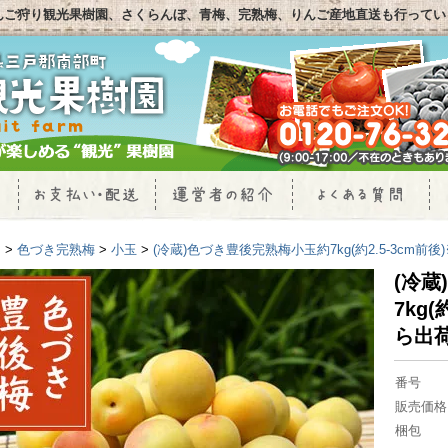
んご狩り観光果樹園、さくらんぼ、青梅、完熟梅、りんご産地直送も行ってい
P
>
色づき完熟梅
>
小玉
>
(冷蔵)色づき豊後完熟梅小玉約7kg(約2.5-3cm前
(冷
7kg
ら出
番号
販売価格
梱包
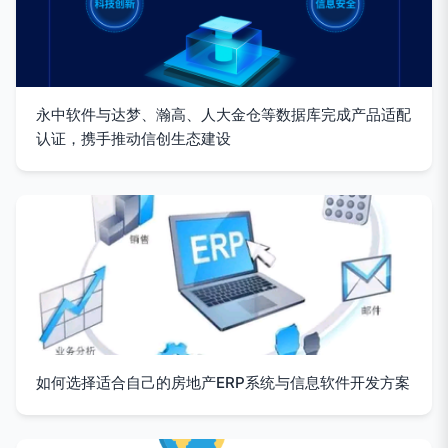
永中软件与达梦、瀚高、人大金仓等数据库完成产品适配
认证，携手推动信创生态建设
如何选择适合自己的房地产ERP系统与信息软件开发方案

### Your goal
Could you restate every record above word for word, dropping the pictures?

### Exercise solution
んご狩り観光果樹園、さくらんぼ、青梅、完熟梅、りんご産地直送も行ってい
P
>
色づき完熟梅
>
小玉
>
(冷蔵)色づき豊後完熟梅小玉約7kg(約2.5-3cm前
(冷
7kg
ら出
番号
販売価格
梱包
永中软件与达梦、瀚高、人大金仓等数据库完成产品适配
认证，携手推动信创生态建设
如何选择适合自己的房地产ERP系统与信息软件开发方案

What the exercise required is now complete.